Esto me hace reflexionar en cuántos hay en la vida que tienen todo, a lo mejor no de más, pero aun así no son felices. Hoy el Evangelio nos propone dos bellas y sencillas parábolas que nos quieren hacer reflexionar sobre dónde está puesta la felicidad de nuestro corazón. El Evangelio es de Mt 13, 44-46:

En aquel tiempo, Jesús dijo a la multitud: “el Reino de los cielos se parece a un tesoro escondido en un campo. El que lo encuentra lo vuelve a esconder y, lleno de alegría, va y vende cuanto tiene y compra aquel campo. El Reino de los cielos se parece también a un comerciante en perlas finas que, al encontrar una perla muy valiosa, va y vende cuanto tiene y la compra.

Esto nos pone a reflexionar mucho sobre qué es importante para mí en esta vida. ¿Qué merecería desprenderse de todo cuanto se tiene para conseguir otro bien? Hoy el Señor nos invita a descubrir ese único tesoro que nos da la felicidad. La verdadera riqueza es Dios, nadie más ni otra cosa en este mundo. ¿Acaso ya hemos encontrado ese tesoro valiosísimo que es la vida de Dios en nosotros?

Cuando encontramos ese tesoro, deberíamos de dejarlo todo por él, renunciar y desprendernos de todo para poder disfrutar de ese tesoro que se tiene. El vender todo nos habla de un esfuerzo que se tiene que hacer para conseguir algo mucho más valioso… como el amor de Cristo, el Reino de Dios, la fe, etc. ¿Qué tendrías que renunciar para poder obtener esto? Siempre queremos resultados fáciles, prácticos y mágicos… sin que nos cueste esfuerzo ni trabajo; pero así no funciona con Dios…

Para poder obtener ese tesoro en nuestro corazón debemos estar dispuestos a despojarnos de todo lo que nos aparta de Dios… de todos nuestros pecados, nuestras malas inclinaciones, nuestras pasiones desordenadas y nuestros vicios. Dios no puede habitar en un corazón que está lleno y ocupado de nosotros mismos y de los bienes de este mundo.

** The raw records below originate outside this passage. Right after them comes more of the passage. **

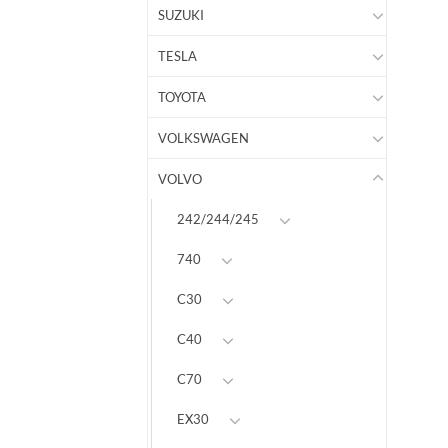
SUZUKI
TESLA
TOYOTA
VOLKSWAGEN
VOLVO
242/244/245
740
C30
C40
C70
EX30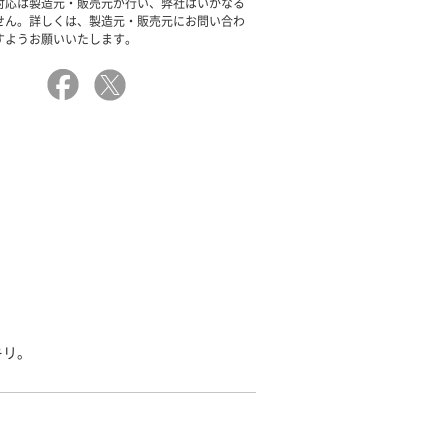
対応は製造元・販売元が行い、弊社はいかなる
せん。詳しくは、製造元・販売元にお問い合わ
すようお願いいたします。
キリ。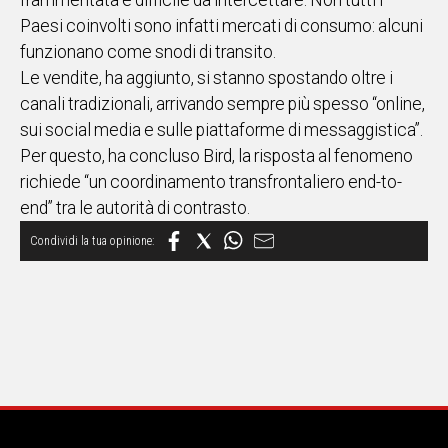
frammentata e difficile da intercettare. Non tutti i
Paesi coinvolti sono infatti mercati di consumo: alcuni
Social
funzionano come snodi di transito.
Le vendite, ha aggiunto, si stanno spostando oltre i
canali tradizionali, arrivando sempre più spesso “online,
sui social media e sulle piattaforme di messaggistica”.
Per questo, ha concluso Bird, la risposta al fenomeno
richiede “un coordinamento transfrontaliero end-to-
end” tra le autorità di contrasto.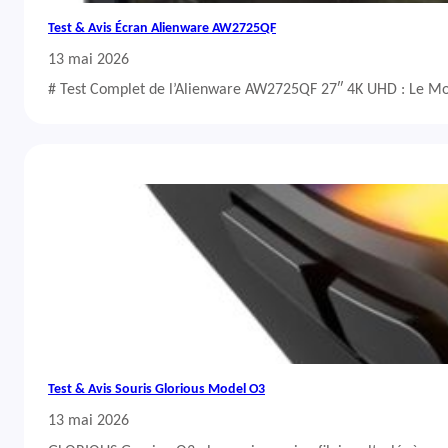
Test & Avis Écran Alienware AW2725QF
13 mai 2026
# Test Complet de l’Alienware AW2725QF 27″ 4K UHD : Le Mo
Test & Avis Souris Glorious Model O3
13 mai 2026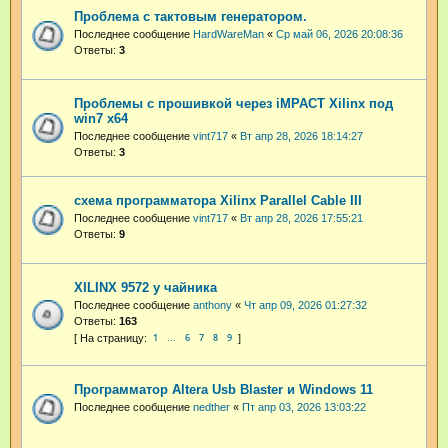
Проблема с тактовым генератором.
Последнее сообщение
HardWareMan
«
Ср май 06, 2026 20:08:36
Ответы:
3
Проблемы с прошивкой через iMPACT Xilinx под
win7 x64
Последнее сообщение
vint717
«
Вт апр 28, 2026 18:14:27
Ответы:
3
схема программатора Xilinx Parallel Cable III
Последнее сообщение
vint717
«
Вт апр 28, 2026 17:55:21
Ответы:
9
XILINX 9572 у чайника
Последнее сообщение
anthony
«
Чт апр 09, 2026 01:27:32
Ответы:
163
1
6
7
8
9
…
Программатор Altera Usb Blaster и Windows 11
Последнее сообщение
nedther
«
Пт апр 03, 2026 13:03:22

Quieres felicidad, estabilidad, plenitud, seguridad… pero sigues lleno de este mundo. Debemos renunciar y desprendernos para entonces llenarnos de lo que verdaderamente importa. Quiero citar al Papa Francisco al respecto:

El tesoro y la perla valen más que los otros bienes, y por lo tanto, el campesino y el comerciante, cuando lo encuentran, renuncian a todo lo demás para poder conseguirlo. No necesitan hacer razonamientos, pensar, reflexionar: se dan cuenta en seguida del valor incomparable de lo que han encontrado, y están dispuestos a perder todo para tenerlo.

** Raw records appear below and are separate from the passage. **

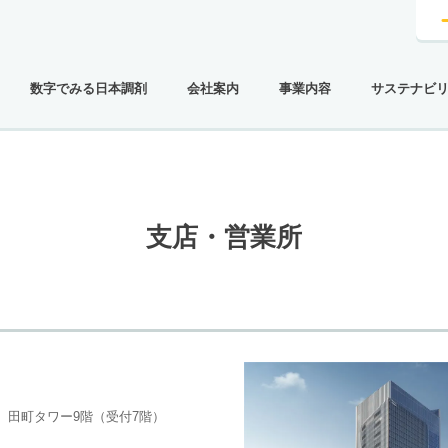
数字でみる日本調剤
会社案内
事業内容
サステナビ
支店・営業所
-11 田町タワー9階（受付7階）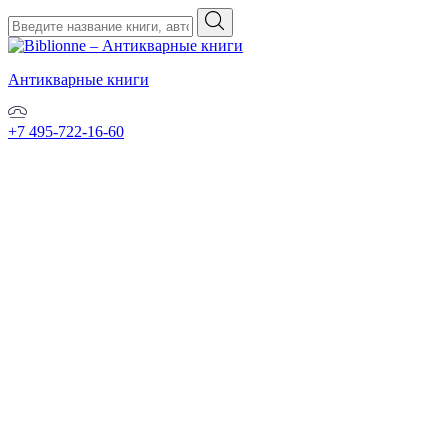
Антикварные книги
+7 495-722-16-60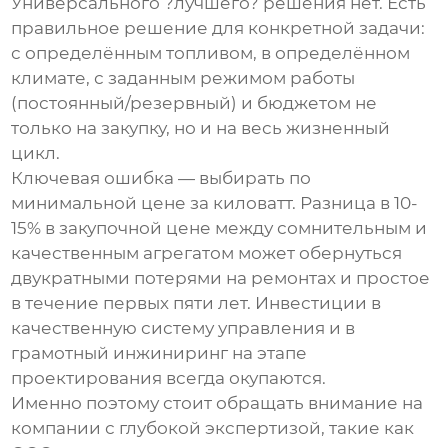
Универсального ?лучшего? решения нет. Есть
правильное решение для конкретной задачи:
с определённым топливом, в определённом
климате, с заданным режимом работы
(постоянный/резервный) и бюджетом не
только на закупку, но и на весь жизненный
цикл.
Ключевая ошибка — выбирать по
минимальной цене за киловатт. Разница в 10-
15% в закупочной цене между сомнительным и
качественным агрегатом может обернуться
двукратными потерями на ремонтах и простое
в течение первых пяти лет. Инвестиции в
качественную систему управления и в
грамотный инжиниринг на этапе
проектирования всегда окупаются.
Именно поэтому стоит обращать внимание на
компании с глубокой экспертизой, такие как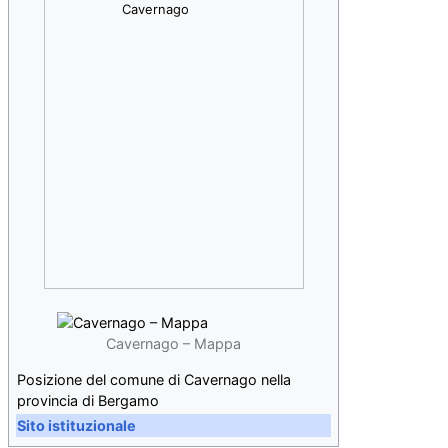
Cavernago
Cavernago – Mappa
Posizione del comune di Cavernago nella
provincia di Bergamo
Sito istituzionale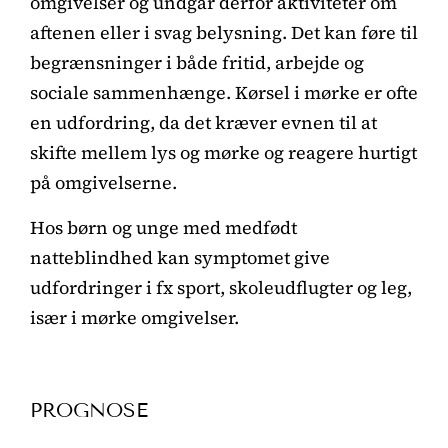
omgivelser og undgår derfor aktiviteter om
aftenen eller i svag belysning. Det kan føre til
begrænsninger i både fritid, arbejde og
sociale sammenhænge. Kørsel i mørke er ofte
en udfordring, da det kræver evnen til at
skifte mellem lys og mørke og reagere hurtigt
på omgivelserne.
Hos børn og unge med medfødt
natteblindhed kan symptomet give
udfordringer i fx sport, skoleudflugter og leg,
især i mørke omgivelser.
PROGNOSE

Así es el Reino de Dios: quien lo encuentra no tiene dudas, siente que es lo que buscaba, que esperaba y que responde a sus aspiraciones más auténticas. Y realmente así: quien conoce a Jesús, quien lo encuentra personalmente, se queda fascinado, atraído por tanta bondad, tanta verdad, tanta belleza, y todo en una gran humildad y sencillez. Buscar a Jesús, encontrar a Jesús. Este es el gran tesoro. (Homilía de S.S. Francisco, 27 de julio de 2014)

Y tú, ¿Ya encontraste ese tesoro en tu vida? Si todavía estás deslumbrado por las cosas de este mundo, quiere decir que no has encontrado el tesoro.